C’est le début d’une prodigieuse décade de réappropriation territoriale par le biais de films audacieux, capables de distiller ce qui fait l’essence même du pays au cœur de leurs récits afin de mieux se connecter au public. Ainsi dans Oz, Dorothy n’est définitivement plus au Kansas, mais en chemin pour aller au concert de Wizard, accompagnée d’un trio d’archétypes australiens : un surfeur, un biker et un mécanicien. Au-delà de son intrigue, La Dernière Vague interroge sur la place laissée aux aborigènes dans la société moderne, et The FJ Holden dépeint le quotidien quasi apathique de la jeunesse d’une proche banlieue de Sydney. Cinéma australien et ozploitation ne font alors qu’un, et le public est aussi bien capable d’apprécier un drame rural intimiste que de propulser les (més)aventures sexuelles d’Alvin Purple et l’implacable vengeance de Max Rockatansky aux sommets du box-office. Mais d’autres films connaîtront des échecs cuisants, à l’image de Wake in Fright, dont la camaraderie outrancièrement virile renvoyait aux spectateurs une image trop juste de la réalité.

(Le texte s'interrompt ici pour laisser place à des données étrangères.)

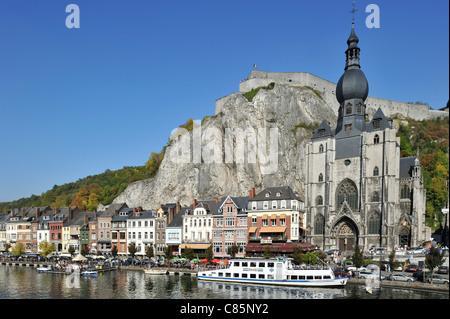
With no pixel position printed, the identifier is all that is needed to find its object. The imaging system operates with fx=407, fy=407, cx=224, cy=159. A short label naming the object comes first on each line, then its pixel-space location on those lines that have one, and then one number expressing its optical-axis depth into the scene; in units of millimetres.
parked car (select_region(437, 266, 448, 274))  46788
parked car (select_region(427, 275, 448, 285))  42806
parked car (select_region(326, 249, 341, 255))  67325
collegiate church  68125
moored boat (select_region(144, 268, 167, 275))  59219
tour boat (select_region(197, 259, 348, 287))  46875
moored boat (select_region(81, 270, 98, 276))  59100
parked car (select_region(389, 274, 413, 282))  45309
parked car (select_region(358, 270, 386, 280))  48094
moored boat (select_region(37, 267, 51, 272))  65562
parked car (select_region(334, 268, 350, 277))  49875
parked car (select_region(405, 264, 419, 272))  51756
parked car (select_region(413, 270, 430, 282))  44712
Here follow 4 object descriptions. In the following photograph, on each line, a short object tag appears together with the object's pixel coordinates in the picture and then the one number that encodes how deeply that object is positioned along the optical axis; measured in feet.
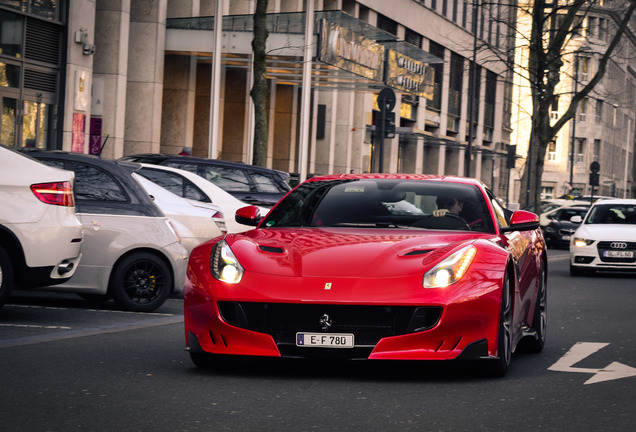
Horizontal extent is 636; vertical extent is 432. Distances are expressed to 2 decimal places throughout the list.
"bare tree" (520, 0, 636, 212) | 121.19
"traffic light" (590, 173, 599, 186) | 149.57
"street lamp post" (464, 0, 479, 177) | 169.09
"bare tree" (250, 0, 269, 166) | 80.33
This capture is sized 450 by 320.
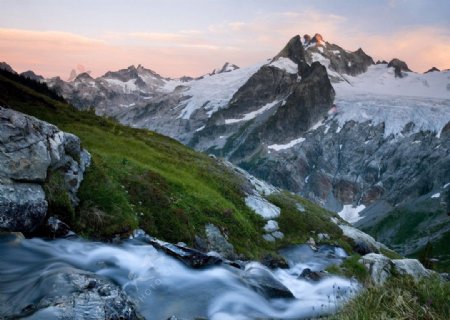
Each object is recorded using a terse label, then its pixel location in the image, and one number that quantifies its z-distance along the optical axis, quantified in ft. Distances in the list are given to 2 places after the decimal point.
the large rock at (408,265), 78.48
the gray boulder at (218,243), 86.63
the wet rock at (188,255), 67.56
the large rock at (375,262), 72.08
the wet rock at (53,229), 63.98
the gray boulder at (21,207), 58.29
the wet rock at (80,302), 36.70
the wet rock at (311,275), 82.33
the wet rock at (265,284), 65.36
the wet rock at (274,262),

Gangrène financière et renaissance
En 1981, l’adjonction de la division 10BA à la loi de finance des films vient offrir aux investisseurs privés des avantages fiscaux inégalables, à savoir une déduction fiscale de 150% du placement et de 50% des éventuels bénéfices, ouvrant ainsi une porte à toutes les fenêtres. Le cinéma étant devenu le meilleur des placements, un nouveau type d’investisseurs se rue sur le marché.
Les budgets sont gonflés sur les contrats, tandis que sur le terrain producteurs et réalisateurs se retrouvent souvent à travailler avec des sommes en-deçà de leurs ambitions, et doivent réécrire leurs films au jour le jour. L’obligation légale de distribuer le film en salles est contournée par le biais d’une sortie technique dans un très faible parc, et avec un minimum de publicité. Le but des bailleurs de fonds est de bénéficier de substantielles réductions d’impôts, en évitant au maximum l’engrangement de bénéfices. Nombreux sont alors les films qui finissent sur une étagère sans avoir eu la chance de trouver leur public. Parfois, ces montages financiers opaques et complexes ont engendré un tel dédale juridique qu’il sera très difficile d’en démêler les nœuds, condamnant des films à rester longtemps invisibles, à l’image du pourtant excellent Montclare : rendez-vous de l’horreur, qui a également cumulé les aléas énoncés plus haut.
Très rapidement alarmé par la chute vertigineuse des recettes fiscales, le gouvernement achève en 1989 de ramener les avantages du 10BA à une norme acceptable, forçant les investisseurs privés à déserter l’industrie pour chercher d’autres placements plus juteux, tout en réorientant sa politique d’aide à la production vers des projets commercialement viables. Le cinéma de genre, boudé par les hautes instances, finit par perdre son originalité en calquant sa forme sur le modèle hollywoodien, et alimente dans les années 90, conjointement avec son cousin canadien, les réseaux câblés et le marché de la vidéo des États-Unis.
Bien que tarie par manque de liquidités, la vague de l’ozploitation ne s’est pas asséchée et quelques fulgurances jaillissent ponctuellement. Cut, qui voulait offrir au pays son slasher méta, est hélas arrivé trop tard sur le marché pour convaincre le public, au contraire du très efficace Wolf Creek, dont le succès a rappelé que le cinéma de genre australien pouvait encore en remontrer au reste du monde.
En 2015, dans son plus bel écrin, l’ozploitation revient sur le devant de la scène internationale lorsque Mad Max : Fury Road siffle la fin de la récréation en matière de blockbusters. Plus qu’une suite très attendue, le film est la relecture d’un passé glorieux auquel l’avenir tend les bras.